Record Group 237 | 1986

FAA information releases relating to unidentified flying objects, produced during the period of the Japan Air Lines Flight 1628 encounter over Alaska.

RG 237 Record Group
1986 Year
FAA Source Agency
Info Releases Document Type

The JAL 1628 Encounter

On 17 November 1986, Japan Air Lines Flight 1628 was en route from Paris to Tokyo via Anchorage when Captain Kenju Terauchi and his two crew members observed unidentified objects pacing their Boeing 747 over northeastern Alaska. Terauchi, a former fighter pilot with more than 10,000 flight hours, reported two small craft and one massive object. The large object, which he compared in size to two aircraft carriers, appeared on the aircraft's weather radar and was tracked intermittently by Anchorage Air Route Traffic Control Centre ground radar.

The encounter lasted over 30 minutes. Terauchi requested and received permission to deviate from his flight path. The object followed.
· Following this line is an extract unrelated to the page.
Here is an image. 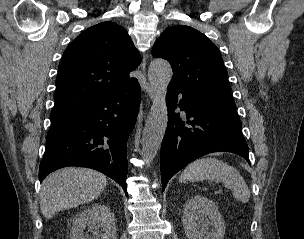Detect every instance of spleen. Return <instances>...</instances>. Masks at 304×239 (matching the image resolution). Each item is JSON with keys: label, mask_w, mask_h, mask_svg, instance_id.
<instances>
[{"label": "spleen", "mask_w": 304, "mask_h": 239, "mask_svg": "<svg viewBox=\"0 0 304 239\" xmlns=\"http://www.w3.org/2000/svg\"><path fill=\"white\" fill-rule=\"evenodd\" d=\"M180 181L222 182L224 186L233 191L234 197L247 203L250 191L237 169L216 158H201L189 164L181 173Z\"/></svg>", "instance_id": "obj_1"}]
</instances>
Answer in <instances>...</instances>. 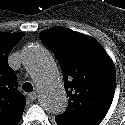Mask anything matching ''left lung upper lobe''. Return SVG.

Anchorage controllers confirmed an unidentified target near the 747's position at multiple points during the event. A United Airlines flight in the area was asked to look for the object but reported nothing visible.

The FAA's Anchorage office gathered its documentation: radar data recordings, air traffic controller voice tapes, and the crew's written statements. FAA Division Chief John Callahan, who oversaw the agency's Accidents and Investigations division in Washington, assembled the complete evidence package. The CIA and representatives from other agencies attended a briefing on the case at FAA headquarters.

Encounter Timeline, 17 November 1986

17:09 AKST
Captain Terauchi first observes two small lights pacing the 747 over northeastern Alaska.
17:19
A large walnut-shaped object appears behind the aircraft. Terauchi estimates its size as two aircraft carriers side by side.
17:20 to 17:23
Object registers on the 747's onboard weather radar. First instrumental confirmation of the visual sighting.
17:25
Anchorage Air Route Traffic Control Centre confirms an intermittent radar target near the 747's position.
17:30
Terauchi requests permission to deviate from his assigned flight path.
17:31
Object follows the 747 through the heading change. It maintains relative position.
17:35
A United Airlines flight in the area is asked to look for the object. The crew reports nothing visible from their position.
17:39
Object fades from both radar and visual contact. The encounter ends after approximately 30 minutes.
Aftermath
FAA Anchorage gathers all documentation. CIA representatives attend an inter-agency briefing at FAA headquarters in Washington.
2001
John Callahan presents original radar data, voice tapes, and pilot statements at the National Press Club.
Japan Air Lines Flight 1628

John Callahan later described the aftermath of the briefing in public testimony. Attendees were told the event "never happened." They were told not to discuss it. Callahan kept his copies of the radar data, voice recordings, and pilot reports anyway. He went public with the material in 2001 at the National Press Club. Radar tapes, controller voice recordings, and written pilot statements all corroborate the same event across multiple independent data sources.

They told us the meeting never took place. They told us it was all to be forgotten. That the event never happened. I kept my copies of the radar data anyway.
John Callahan, FAA Division Chief, National Press Club, 2001

FAA and UFO Reporting

The FAA had no stake in the UFO debate. The Air Force had run investigation programmes since 1948 and built decades of institutional resistance to the topic. The FAA just cared whether something might hit an aeroplane. When pilots reported unidentified objects, the FAA asked one question: is this a collision risk? That made the agency an accidental source of candid documentation.

Record Group 237 holds the FAA's information releases from 1986. A small collection compared to Air Force or CIA holdings, but it captures something rare: a federal agency that initially spoke openly about a UFO encounter because it had no reason not to. The FAA released information to the press. Then the inter-agency briefing happened, and the discussion stopped.

Key People

From the Archive

The JAL 1628 encounter occurred over Alaska. For sighting reports from across the United States, see the United States sightings page. Japan's own history of UFO encounters is documented on the Japan sightings page. The APRO Bulletin covered the JAL encounter. The full case file cross-references crew statements, radar data, and FAA investigator records.

Evidence Inventory

Radar Data Recordings
Anchorage ARTCC ground radar and onboard weather radar data capturing intermittent returns near the 747.
ATC Voice Tapes
Air traffic controller voice recordings from Anchorage Centre documenting real-time communications with Flight 1628.
Crew Written Statements
Separate written accounts from Captain Terauchi, First Officer Tamefuji, and Flight Engineer Tsukuba.
FAA Information Releases
Official FAA press releases and information documents issued during and after the initial reporting period, 1986.